These were my first forays into large floral arrangements, and I’m pleased with the way they turned out. Most of the flowers came from Michaels (with a coupon of course), some leftover from arrangements past, and a few dried stems from the sedum in my yard. But the most interesting aspects of these arrangements to me, aren’t the actual flowers. No, what I’m most secretly proud of are the urns the arrangements are sitting in.

Our church in Toronto is modeled after an English cathedral, a small cathedral as cathedrals go, but a cathedral nonetheless. I’m told the reason was to match the English village look the developer was going for with the design of the neighborhood. Or maybe it was to compete with the fancy Catholic church down the street back in the day. Whatever the reason, it’s a beautiful church, and the congregation is rightfully proud of the lovely architecture. I love to decorate Kingsway. It’s hard to make the interior look bad, but it can also be an imposing sanctuary to decorate.

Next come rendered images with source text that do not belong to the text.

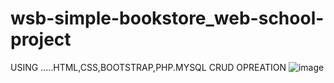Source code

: 


# wsb-simple-bookstore_web-school-project
 USING .....HTML,CSS,BOOTSTRAP,PHP.MYSQL  CRUD OPREATION
![image](https://user-images.githubusercontent.com/88892819/154363589-4360fc75-9c03-4712-b8a6-2074ded08487.png)
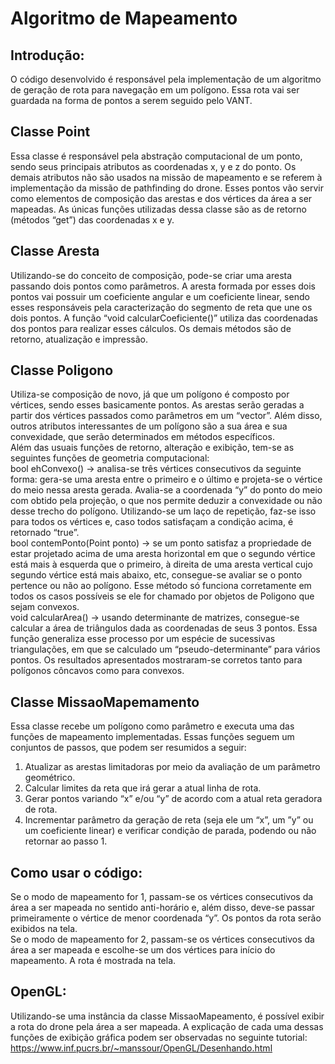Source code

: # Algoritmo de Mapeamento

## Introdução:
O código desenvolvido é responsável pela implementação de um algoritmo de geração de rota para navegação em um polígono. Essa rota vai ser guardada na forma de pontos a serem seguido pelo VANT.

## Classe Point
Essa classe é responsável pela abstração computacional de um ponto, sendo seus principais atributos as coordenadas x, y e z do ponto. Os demais atributos não são usados na missão de mapeamento e se referem à implementação da missão de pathfinding do drone. Esses pontos vão servir como elementos de composição das arestas e dos vértices da área a ser mapeadas. As únicas funções utilizadas dessa classe são as de retorno (métodos “get”) das coordenadas x e y.

## Classe Aresta
Utilizando-se do conceito de composição, pode-se criar uma aresta passando dois pontos como parâmetros. A aresta formada por esses dois pontos vai possuir um coeficiente angular e um coeficiente linear, sendo esses responsáveis pela caracterização do segmento de reta que une os dois pontos. A função “void calcularCoeficiente()” utiliza das coordenadas dos pontos para realizar esses cálculos. Os demais métodos são de retorno, atualização e impressão.

## Classe Poligono
Utiliza-se composição de novo, já que um polígono é composto por vértices, sendo esses basicamente pontos. As arestas serão geradas a partir dos vértices passados como parâmetros em um “vector”. Além disso, outros atributos interessantes de um polígono são a sua área e sua convexidade, que serão determinados em métodos específicos.<br>
Além das usuais funções de retorno, alteração e exibição, tem-se as seguintes funções de geometria computacional:<br>
bool ehConvexo()  -> analisa-se três vértices consecutivos da seguinte forma: gera-se uma aresta entre o primeiro e o último e projeta-se o vértice do meio nessa aresta gerada. Avalia-se a coordenada “y” do ponto do meio com obtido pela projeção, o que nos permite deduzir a convexidade ou não desse trecho do polígono. Utilizando-se um laço de repetição, faz-se isso para todos os vértices e, caso todos satisfaçam a condição acima, é retornado “true”.<br>
bool contemPonto(Point ponto) -> se um ponto satisfaz a propriedade de estar projetado acima de uma aresta horizontal em que o segundo vértice está mais à  esquerda que o primeiro, à direita de uma aresta vertical cujo segundo vértice está mais abaixo, etc, consegue-se avaliar se o ponto pertence ou não ao polígono. Esse método só funciona corretamente em todos os casos possíveis se ele for chamado por objetos de Poligono que sejam convexos.<br>
void calcularArea() -> usando determinante de matrizes, consegue-se calcular a área de triângulos dada as coordenadas de seus 3 pontos. Essa função generaliza esse processo por um espécie de sucessivas triangulações, em que se calculado um “pseudo-determinante” para vários pontos. Os resultados apresentados mostraram-se corretos tanto para polígonos côncavos como para convexos.<br>

## Classe MissaoMapemamento
Essa classe recebe um polígono como parâmetro e executa uma das funções de mapeamento implementadas. Essas funções seguem um conjuntos de passos, que podem ser resumidos a seguir:
1.	Atualizar as arestas limitadoras por meio da avaliação de um parâmetro geométrico.
2.	Calcular limites da reta que irá gerar a atual linha de rota.
3.	Gerar pontos variando “x” e/ou “y” de acordo com a atual reta geradora de rota.
4.	Incrementar parâmetro da geração de reta (seja ele um “x”, um ”y” ou um coeficiente linear) e verificar condição de parada, podendo ou não retornar ao passo 1.

## Como usar o código:
Se o modo de mapeamento for 1, passam-se os vértices consecutivos da área a ser mapeada no sentido anti-horário e, além disso, deve-se passar primeiramente o vértice de menor coordenada “y”. Os pontos da rota serão exibidos na tela.<br>
Se o modo de mapeamento for 2, passam-se os vértices consecutivos da área a ser mapeada e escolhe-se um dos vértices para início do mapeamento. A rota é mostrada na tela.

## OpenGL:
Utilizando-se uma instância da classe MissaoMapeamento, é possível exibir a rota do drone pela área a ser mapeada. A explicação de cada uma dessas funções de exibição gráfica podem ser observadas no seguinte tutorial:
https://www.inf.pucrs.br/~manssour/OpenGL/Desenhando.html
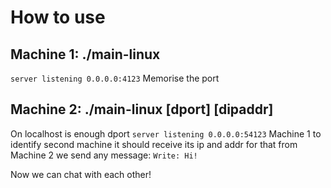 # How to use

## Machine 1: ./main-linux
`server listening 0.0.0.0:4123`
Memorise the port

## Machine 2: ./main-linux [dport] [dipaddr]
On localhost is enough dport
`server listening 0.0.0.0:54123`
Machine 1 to identify second machine it should receive its ip and addr for that from Machine 2 we send any message:
`Write: Hi!`

Now we can chat with each other!
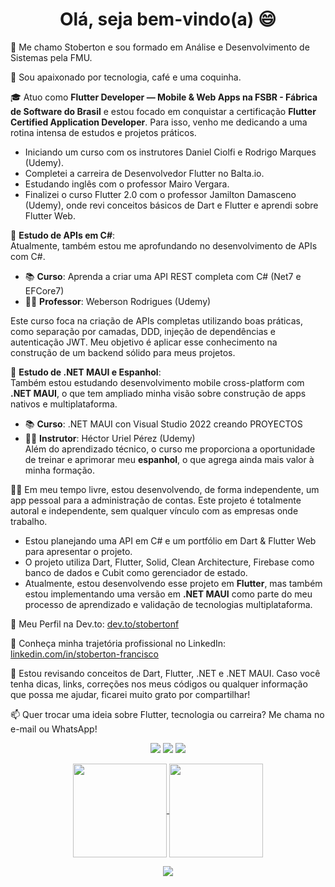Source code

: <h1 align="center">Olá, seja bem-vindo(a) 😄</h1>

👋 Me chamo Stoberton e sou formado em Análise e Desenvolvimento de Sistemas pela FMU.

🥰 Sou apaixonado por tecnologia, café e uma coquinha.

🎓 Atuo como **Flutter Developer — Mobile & Web Apps na FSBR - Fábrica de Software do Brasil** e estou focado em conquistar a certificação **Flutter Certified Application Developer**. Para isso, venho me dedicando a uma rotina intensa de estudos e projetos práticos.

- Iniciando um curso com os instrutores Daniel Ciolfi e Rodrigo Marques (Udemy).
- Completei a carreira de Desenvolvedor Flutter no Balta.io.
- Estudando inglês com o professor Mairo Vergara.
- Finalizei o curso Flutter 2.0 com o professor Jamilton Damasceno (Udemy), onde revi conceitos básicos de Dart e Flutter e aprendi sobre Flutter Web.

📌 **Estudo de APIs em C#**:  
Atualmente, também estou me aprofundando no desenvolvimento de APIs com C#.  
- 📚 **Curso**: Aprenda a criar uma API REST completa com C# (Net7 e EFCore7)  
- 👨‍🏫 **Professor**: Weberson Rodrigues (Udemy)  

Este curso foca na criação de APIs completas utilizando boas práticas, como separação por camadas, DDD, injeção de dependências e autenticação JWT. Meu objetivo é aplicar esse conhecimento na construção de um backend sólido para meus projetos.

📱 **Estudo de .NET MAUI e Espanhol**:  
Também estou estudando desenvolvimento mobile cross-platform com **.NET MAUI**, o que tem ampliado minha visão sobre construção de apps nativos e multiplataforma.  
- 📚 **Curso**: .NET MAUI con Visual Studio 2022 creando PROYECTOS  
- 👨‍🏫 **Instrutor**: Héctor Uriel Pérez (Udemy)  
Além do aprendizado técnico, o curso me proporciona a oportunidade de treinar e aprimorar meu **espanhol**, o que agrega ainda mais valor à minha formação.

🧑‍💻 Em meu tempo livre, estou desenvolvendo, de forma independente, um app pessoal para a administração de contas. Este projeto é totalmente autoral e independente, sem qualquer vínculo com as empresas onde trabalho.

- Estou planejando uma API em C# e um portfólio em Dart & Flutter Web para apresentar o projeto.
- O projeto utiliza Dart, Flutter, Solid, Clean Architecture, Firebase como banco de dados e Cubit como gerenciador de estado. 
- Atualmente, estou desenvolvendo esse projeto em **Flutter**, mas também estou implementando uma versão em **.NET MAUI** como parte do meu processo de aprendizado e validação de tecnologias multiplataforma.

🌱 Meu Perfil na Dev.to: [dev.to/stobertonf](https://dev.to/stobertonf)

🔭 Conheça minha trajetória profissional no LinkedIn: [linkedin.com/in/stoberton-francisco](https://www.linkedin.com/in/stoberton-francisco/)

💬 Estou revisando conceitos de Dart, Flutter, .NET e .NET MAUI. Caso você tenha dicas, links, correções nos meus códigos ou qualquer informação que possa me ajudar, ficarei muito grato por compartilhar!

📫 Quer trocar uma ideia sobre Flutter, tecnologia ou carreira? Me chama no e-mail ou WhatsApp!  

<p align="center">
  <a href="mailto:stobertonf@gmail.com" alt="Gmail">
  <img src="https://img.shields.io/badge/-Gmail-FF0000?style=flat-square&labelColor=FF0000&logo=gmail&logoColor=white&link=stobertonf@gmail.com" /></a>

  <a href="https://www.linkedin.com/in/stoberton-francisco/" alt="Linkedin">
  <img src="https://img.shields.io/badge/-Linkedin-0e76a8?style=flat-square&logo=Linkedin&logoColor=white&link=https://www.linkedin.com/in/stoberton-francisco/" /></a>

  <a href="http://api.whatsapp.com/send?1=pt_BR&phone=5511994223176" alt="WhatsApp">
  <img src="https://img.shields.io/badge/-WhatsApp-25d366?style=flat-square&labelColor=25d366&logo=whatsapp&logoColor=white&link=http://api.whatsapp.com/send?1=pt_BR&phone=5511994223176"/></a>
</p>

<p align="center">
  <a href="https://github.com/stobertonf">
    <img
      align="center"
      height="150em"
      src="https://github-readme-stats.vercel.app/api?username=stobertonf&show_icons=true&include_all_commits=true&count_private=true&theme=tokyonight"
    />
  </a>
  <a href="https://github.com/stobertonf">
    <img
      align="center"
      height="150em"
      src="https://github-readme-stats.vercel.app/api/top-langs/?username=stobertonf&show_icons=true&include_all_commits=true&count_private=true&layout=compact&theme=tokyonight"
    />
  </a>
</p>

<p align="center">
  <a href="https://github.com/stobertonf">
    <img
      align="center"
      src="https://github-profile-trophy.vercel.app/?username=stobertonf&theme=onedark&no-frame=true&row=1&&margin-w=20&no-bg=true"
    />
  </a>
</p>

Arrangements that would normally dwarf some church altars and plant stands, are devoured in our space. That being the case, I knew I needed to go big, but I had a big problem. Our church didn’t have any large planters, and after looking at what a fancy urn would cost, we weren’t going to have any. I am too frugal to spend that much on a flower pot. So I turned to my favorite decor fix-it: spray paint.

After a bit of looking around, I found two large plastic planters at Canadian Tire that would work for the floral arrangements on either side of the platform. (If you merged a Western Auto and a True Value Hardware and then added to that the approximate number of kitchen gadgets and decorating do-dads that my father can stand to look at in a store before wandering off to the patio furniture displays to sit and wait for my mother to finish shopping, then you would have yourself a Canadian Tire.) I even found a neglected plastic planter in a corner of one of the church washrooms to use for the altar arrangement. To these planters I applied the miracle product, textured spray paint.

Coating something like a large planter with textured spray paint requires more cans of paint than you would need of the non-textured variety, so stock up ahead of time with your weekly Michael’s coupon. Otherwise it works much like any other spray paint, but is prone to clumping if you don’t keep the can moving. The other caveat I would add, is to resist the temptation to touch the wet paint if it does clump of if a speck of something gets in the paint. It won’t just be a little bit of paint on your finger, it will smear the texture.

It’s been a few years since this project, and the planters are still in good shape. They’ve been featured in several seasonal floral arrangements first for Easter hydrangeas and later with red geraniums for Pentecost.

When we are having worship services via internet, is it “worth it” to bother with sanctuary decor? I think so, if there’s a way that it can be done safely. I think sanctuary decor not only gives viewers something beautiful to look at and helps mark the liturgical seasons, I also think it provides the congregation with a visual connection and sense of continuity. Perhaps even a measure of hope that we will be together again soon.